Governo revoga lei que protegia consumidores nos pagamentos online

A uma semana da entrada em vigor, a maioria PSD e CDS revogou um artigo no decreto-lei que tinha como finalidade proteger os consumidores nos pagamentos pela Internet, após pressão da banca.

Trata-se de uma norma que obrigava os bancos a devolver o dinheiro ao consumidor em caso de utilização fraudulenta de cartões de débito e de crédito nos contratos à distância ou fora do estabelecimento. De acordo com o Público, a norma acabou por ser revogada depois da intervenção da Associação Portuguesa de Bancos.

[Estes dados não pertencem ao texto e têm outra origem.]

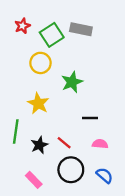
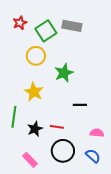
red line: (64, 143) -> (57, 127), turned -32
pink semicircle: (100, 144) -> (97, 133), moved

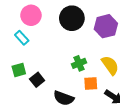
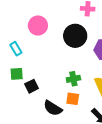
cyan rectangle: (22, 38) -> (16, 49), moved
orange square: (91, 83) -> (73, 99), moved

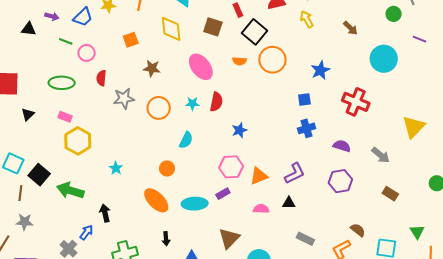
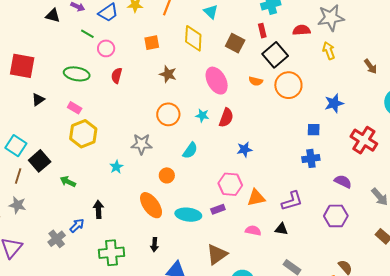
gray star: (124, 98) -> (142, 144), moved
green arrow: (70, 190) -> (68, 182), size x0.6

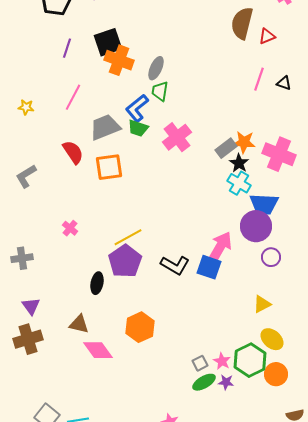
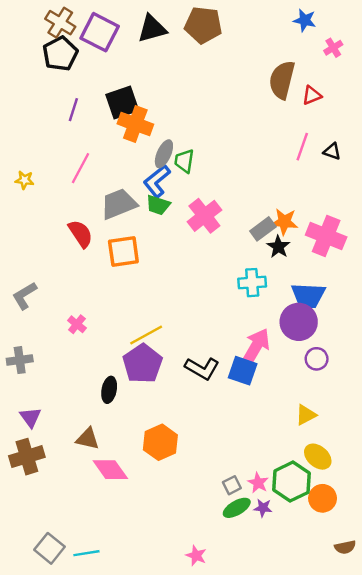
gray ellipse: (156, 68) -> (164, 154), moved
gray L-shape: (26, 176) -> (24, 296), moved
cyan cross: (239, 183) -> (252, 283), moved, turned -35

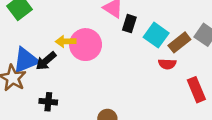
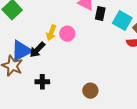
yellow arrow: (66, 41) -> (51, 33), turned -63
pink circle: (86, 45) -> (67, 34), size x0.6

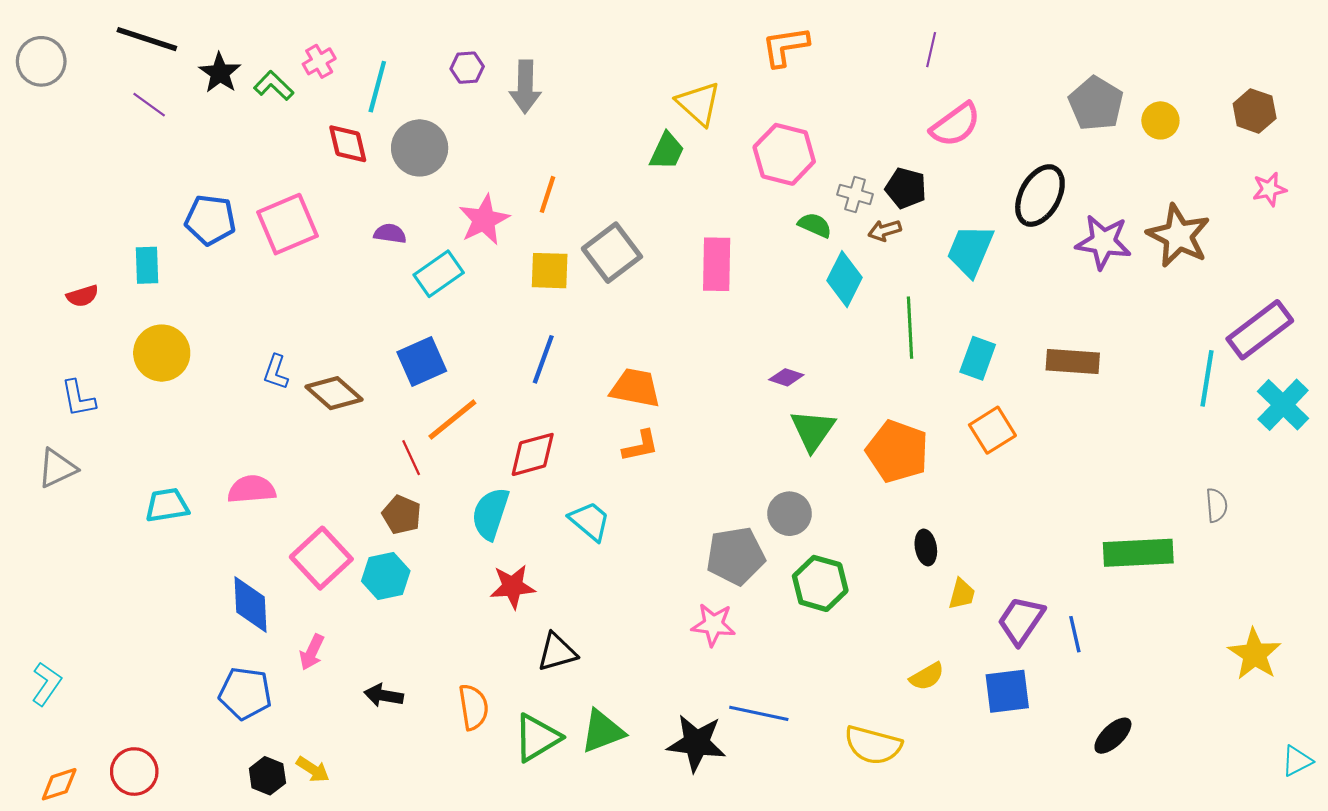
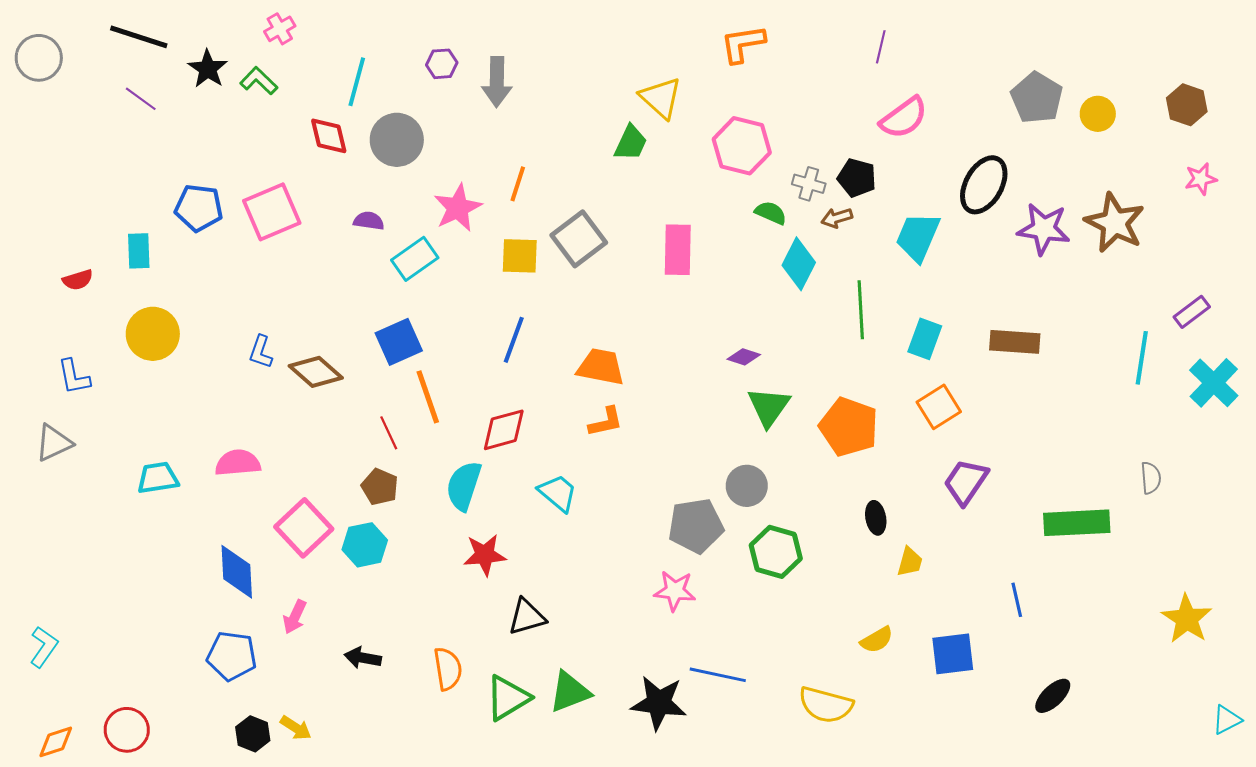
pink cross: (319, 61) -> (280, 29), moved
purple rectangle: (1260, 330) -> (1192, 312), size x0.6
orange line: (452, 420) -> (428, 397), turned -70
purple trapezoid: (1021, 620) -> (966, 482), moved

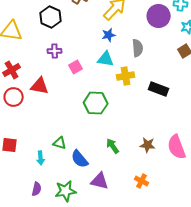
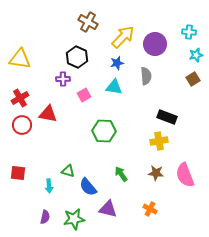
purple circle: (159, 16) -> (155, 44), moved
black hexagon: (51, 17) -> (77, 57), moved
yellow cross: (126, 76) -> (159, 141), moved

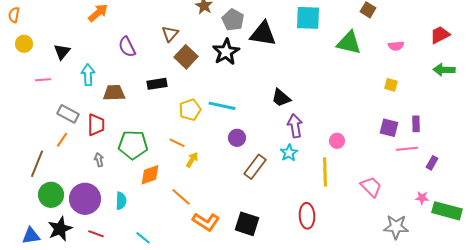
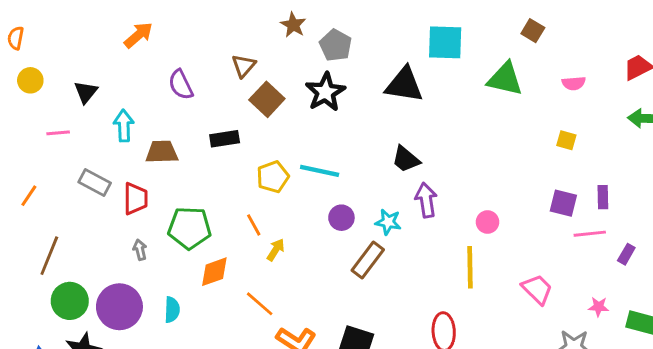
black triangle: (263, 34) -> (404, 85), moved
orange line: (62, 140) -> (29, 196), moved
orange line: (177, 143) -> (254, 225), turned 35
cyan star: (289, 153) -> (388, 222), moved, turned -30
pink star: (422, 198) -> (599, 307), moved

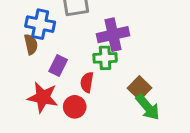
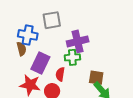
purple rectangle: (58, 65) -> (40, 63), size x1.5
brown square: (139, 88) -> (96, 78), turned -35

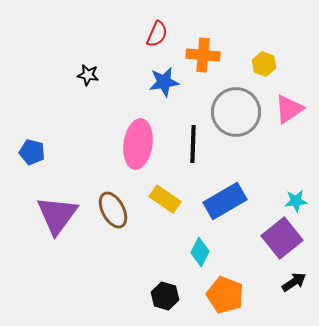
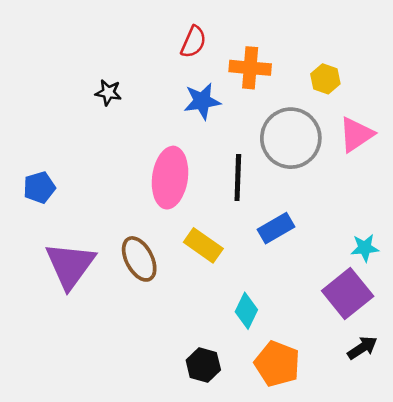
blue pentagon: (32, 152) -> (39, 187), turned -30
blue rectangle: (225, 201) -> (276, 228), moved, size x0.7

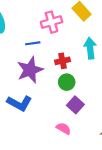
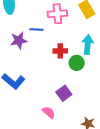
purple star: (30, 70) -> (19, 41), moved, size x0.7
green circle: (67, 82) -> (77, 63), moved

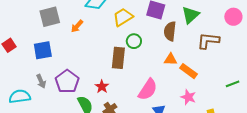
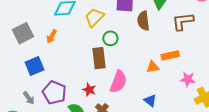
blue square: (43, 50) -> (34, 66), moved
orange triangle: (170, 59) -> (153, 67), moved
orange rectangle: (189, 71) -> (170, 55), turned -36
pink semicircle: (148, 90) -> (118, 82), moved
pink star: (188, 97) -> (188, 79), moved

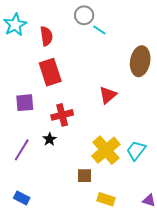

Esta retirada do artigo do decreto-lei 24/2014, que transpõe para a ordem jurídica portuguesa o novo enquadramento comunitário em matéria de serviços de pagamento na Internet (diretiva 2011/83 da UE), surge uma semana da sua entrada em vigor.

Hélder Amaral, deputado do CDS, explicou ao jornal que a revogação surgiu na sequência de um alerta da Associação Portuguesa de Bancos, que alegava que “o referido artigo contradizia o Decreto-Lei nº 317/2009, de 30 de Outubro, que regula esses pagamentos”.

Consumidores desprotegidos

O Partido Socialista e o Bloco de Esquerda votaram contra a revogação do artigo, afirmando que está em causa “um grave retrocesso na defesa dos consumidores e uma proteção dos interesses da banca”.

O deputado defende ainda que o diploma “não é tão objetivo na defesa dos consumidores”, e que o artigo revogado “era mais ambicioso, mas foi uma opção política”.

Citado pelo Público, o deputado socialista Fernando Serrasqueiro, antigo secretário de Estado da Defesa do consumidor, afirma que se está a abrir “um precedente grave, que pode ter efeitos incontroláveis” e que “é incompreensível que haja um recuo na proteção dos consumidores, já que está em causa a revogação de uma norma mais abrangente por outra que fixa menores garantias”. “O consumidor terá maiores dificuldades em se defender”, explica o deputado.

O jornal descreve que, em algumas situações, as perdas dos clientes estão limitadas a 150 euros, e o banco suportará o restante. No entanto, noutras situações, o cliente pode ter de suportar integralmente as perdas, ou repartir esse custo com o banco.

Por exemplo, uma transferência para uma entidade credível ou para uma desconhecida, ou a utilização do cartão num local que o cliente deveria ter considerado suspeito, pode fazer toda a diferença no momento de avaliação da segurança das operações e no apuro da responsabilidade dos diferentes intervenientes.